_Task statement_
A faithful copy of every record is needed here. Images must not appear in it.

_Data extracts_
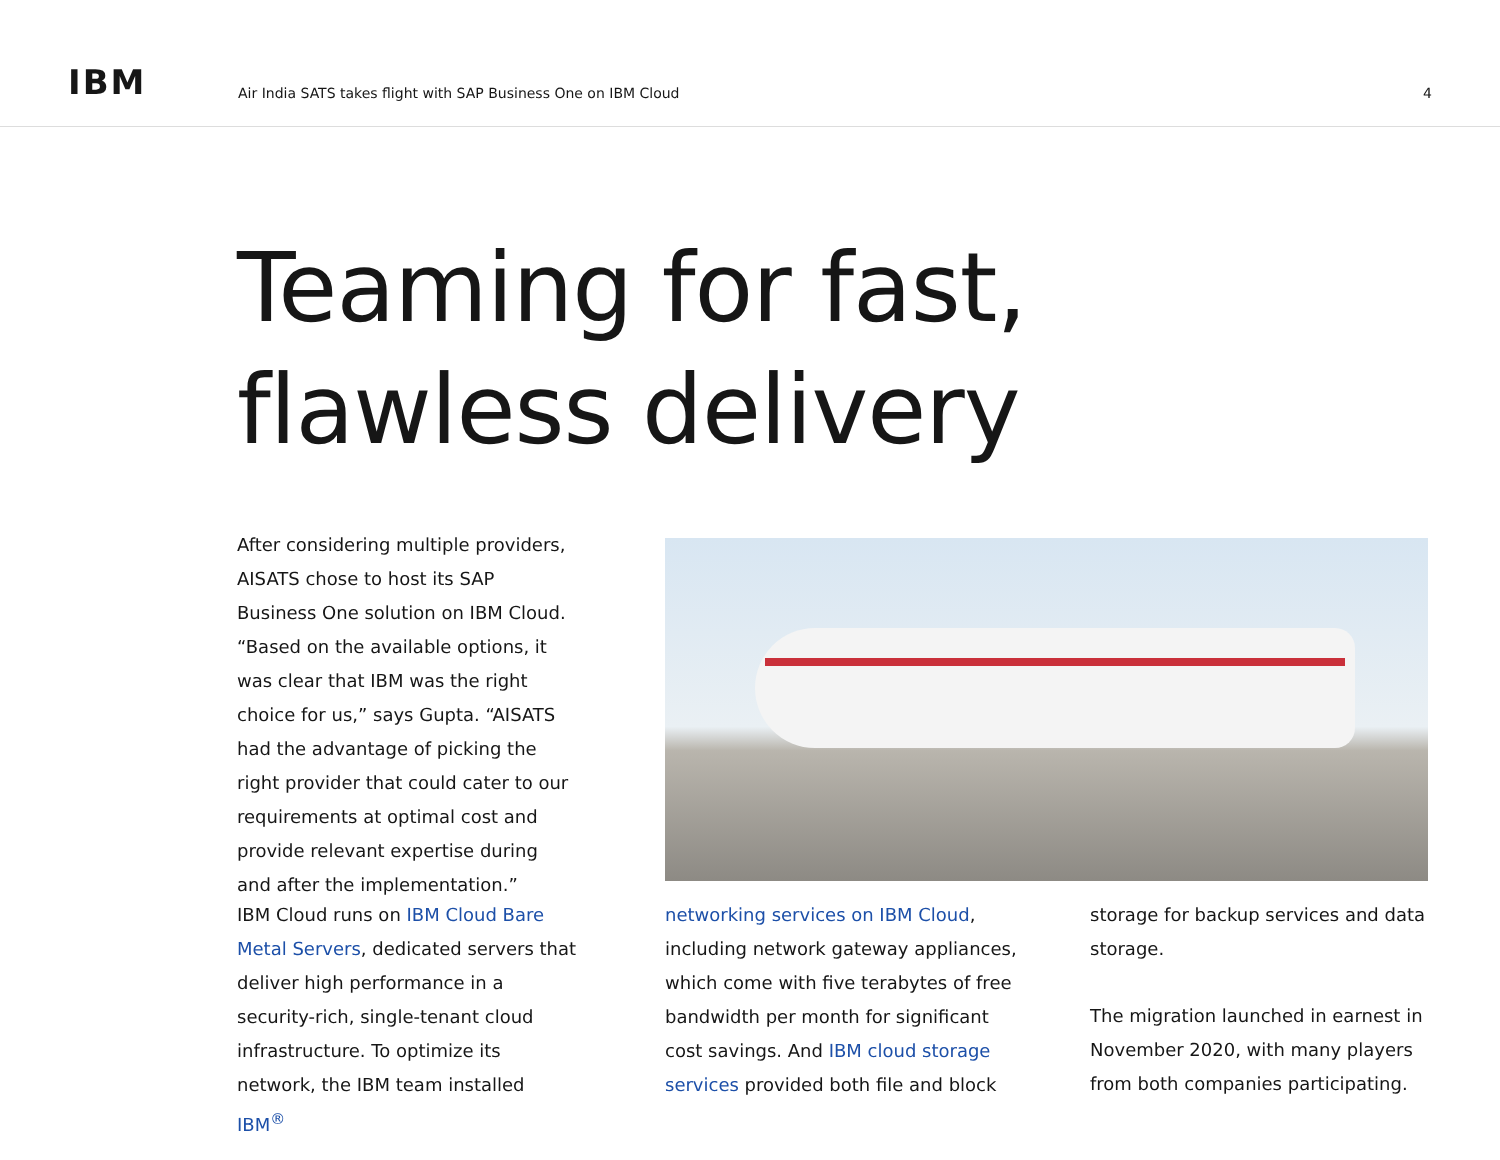IBM
Air India SATS takes flight with SAP Business One on IBM Cloud
4
Teaming for fast,
flawless delivery
After considering multiple providers, AISATS chose to host its SAP Business One solution on IBM Cloud. “Based on the available options, it was clear that IBM was the right choice for us,” says Gupta. “AISATS had the advantage of picking the right provider that could cater to our requirements at optimal cost and provide relevant expertise during and after the implementation.”
IBM Cloud runs on IBM Cloud Bare Metal Servers, dedicated servers that deliver high performance in a security-rich, single-tenant cloud infrastructure. To optimize its network, the IBM team installed IBM<sup>®</sup>
networking services on IBM Cloud, including network gateway appliances, which come with five terabytes of free bandwidth per month for significant cost savings. And IBM cloud storage services provided both file and block
storage for backup services and data storage.
The migration launched in earnest in November 2020, with many players from both companies participating.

_Exercise output_
IBM
Air India SATS takes flight with SAP Business One on IBM Cloud
4
Teaming for fast,
flawless delivery
After considering multiple providers, AISATS chose to host its SAP Business One solution on IBM Cloud. “Based on the available options, it was clear that IBM was the right choice for us,” says Gupta. “AISATS had the advantage of picking the right provider that could cater to our requirements at optimal cost and provide relevant expertise during and after the implementation.”
IBM Cloud runs on IBM Cloud Bare Metal Servers, dedicated servers that deliver high performance in a security-rich, single-tenant cloud infrastructure. To optimize its network, the IBM team installed IBM<sup>®</sup>
networking services on IBM Cloud, including network gateway appliances, which come with five terabytes of free bandwidth per month for significant cost savings. And IBM cloud storage services provided both file and block
storage for backup services and data storage.
The migration launched in earnest in November 2020, with many players from both companies participating.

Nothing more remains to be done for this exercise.